Le deuxième volet cherche à proposer des méthodes permettant de réduire l’impact environnemental des mines, notamment celles où l’extraction se fait par lixiviation in situ (un procédé qui consiste à faire circuler des solutions acidifiées dans les formations géologiques ciblées). L’objectif : revenir le plus vite possible aux conditions hydrogéochimiques qui étaient celles du site avant son exploitation. 

Le troisième volet s’intéresse à des développements de cartographie numérique pour visualiser et spatialiser les descendants de l’uranium dans les roches et les géomatériaux (tels que des résidus de traitement par exemple), impactés ou non par l’activité minière, dans le but de mieux prédire la mobilité de ces éléments ultra-traces radioactifs dans les environnements miniers. Pour Michael Descostes, l’enjeu est de « développer des outils prédictifs pour établir des scénarios sur le comportement des descendants radioactifs de l’uranium dans l’espace et dans le temps, et éventuellement contribuer à optimiser les solutions de réaménagement ».

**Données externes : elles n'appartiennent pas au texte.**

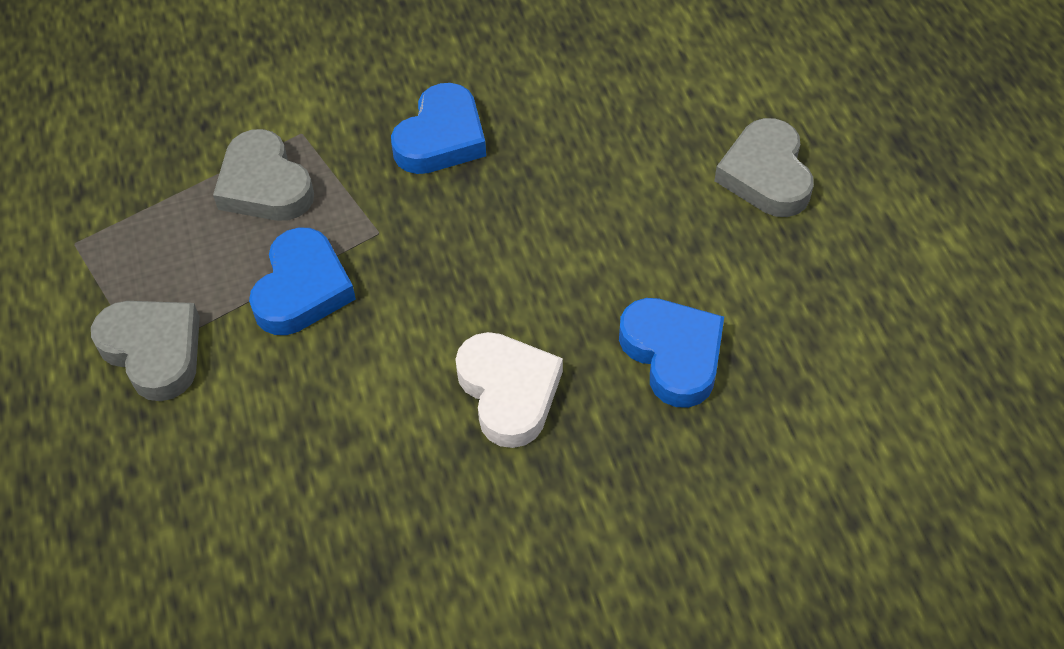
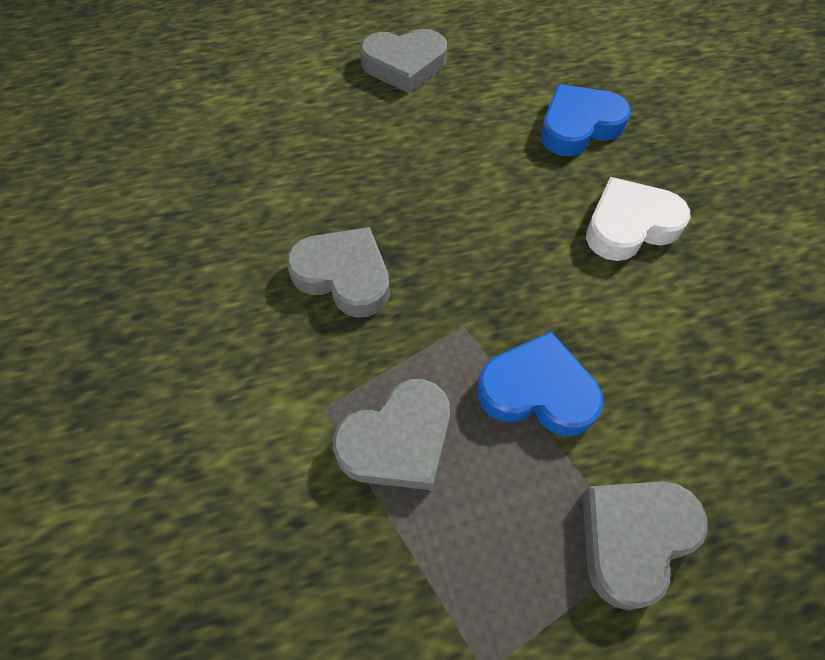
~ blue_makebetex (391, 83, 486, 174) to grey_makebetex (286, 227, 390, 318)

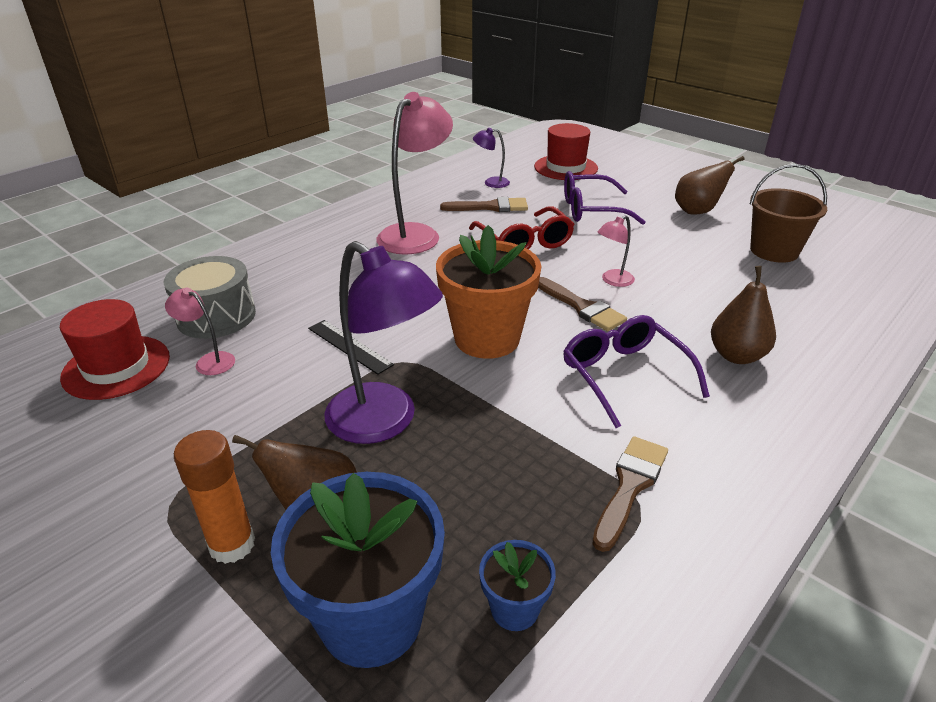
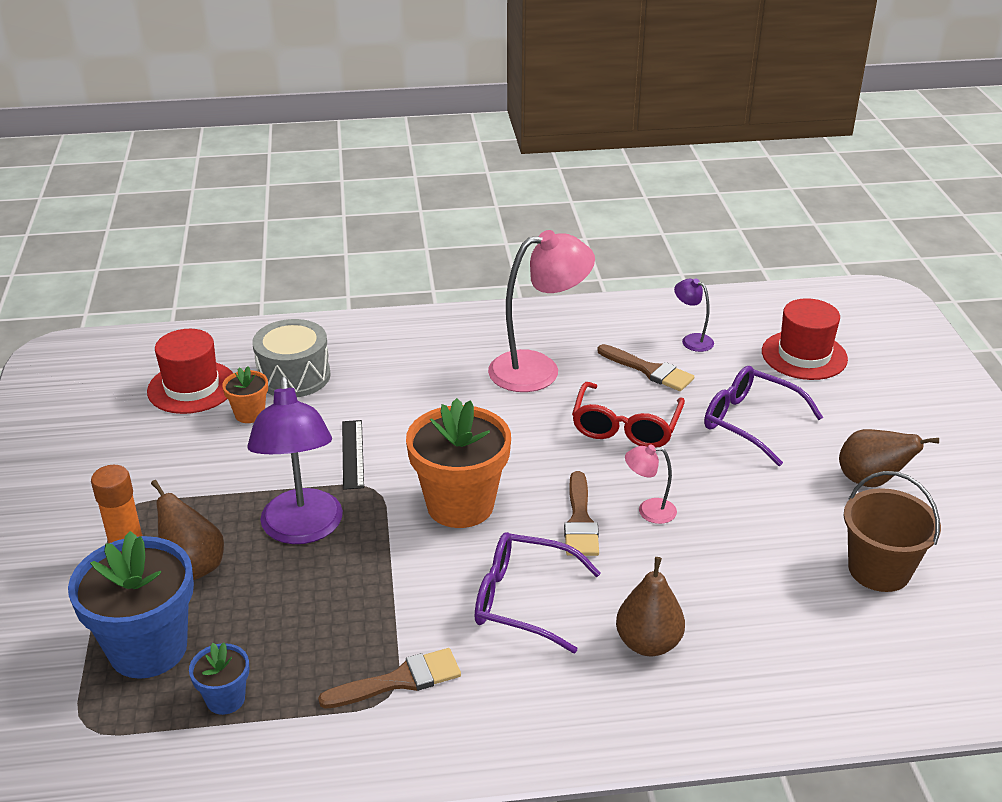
~ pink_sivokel (165, 288, 235, 375) to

Fil rouge de ces trois axes : la formation par la recherche. Le laboratoire commun accueillera et financera des stages de Master, des thèses et des postdoctorats. Une dimension importante, aussi bien pour Emmanuel Tertre, qui souhaite montrer aux étudiants que l’on peut « faire une thèse et ne pas forcément avoir comme but de devenir chercheur dans le milieu académique », que pour Michael Descostes qui apprécie le fait de pouvoir « recruter de jeunes talents », tout en « bénéficiant du réseau de recherche et d’enseignement de l’Université de Poitiers afin de former des étudiants étrangers ».

Un partenariat historique qui s’ouvre vers l’avenir


Orano et l’Université de Poitiers collaborent depuis une trentaine d’années : des recherches communes étaient déjà en cours dans la dernière mine d’uranium française, Le Bernardan en Haute-Vienne (fermée en 2001). Depuis, la coopération a donné lieu à 17 thèses, 65 articles et 2 brevets. Le tout portant sur des sites et gisements du monde entier (Kazakhstan, Canada, Mongolie, France, Gabon, entre autres), que le laboratoire commun continuera d’étudier. 

Michael Descostes cite un exemple d’échanges ayant eu un impact direct sur le terrain. Il y a une quinzaine d’années, l’exploitation d’un gisement au Kazakhstan rencontrait parfois quelques difficultés malgré la nature sableuse de la zone favorable à la lixiviation. Ayant récemment rejoint Orano, Michael Descostes a envoyé des échantillons à l’Université de Poitiers, afin de voir si des traces de minéraux argileux pouvaient expliquer ces difficultés. Ils étaient bien présents, mais en très faibles quantités (moins de 3 %), que seuls les outils de caractérisations fines du laboratoire auraient pu repérer. « Aujourd’hui, quand je me rends au Kazakhstan, les gens que je croise savent qu’il y a des argiles dans les gisements exploités. » Ces résultats ont été obtenus à l’origine dans le cadre d’une thèse Orano/IC2MP soutenue il y a une dizaine d’années, par un jeune chercheur qui est maintenant maître de conférences à l’Université de Limoges.

« Les milieux anthropisés nous incitent à nous poser des questions scientifiques, mais cela ouvre bien sûr à des questions sociétales », remarque Emmanuel Tertre. « Le tout est d’apporter des éléments de réponses sur des bases scientifiques, afin que la société s’en empare. »

La collaboration entre acteurs industriels et académiques peut ainsi être une alliée pour des conversations plus vastes sur l’exploitation des mines et leur futur. « Je suis souvent amené à avoir des discussions avec des parties prenantes, que ce soit mes collègues, des ONG, des autorités de sûreté », ajoute Michael Descostes. « Travailler avec des chercheurs et réaliser des publications scientifiques permet d’apporter une confiance dans le dialogue », conclut-il.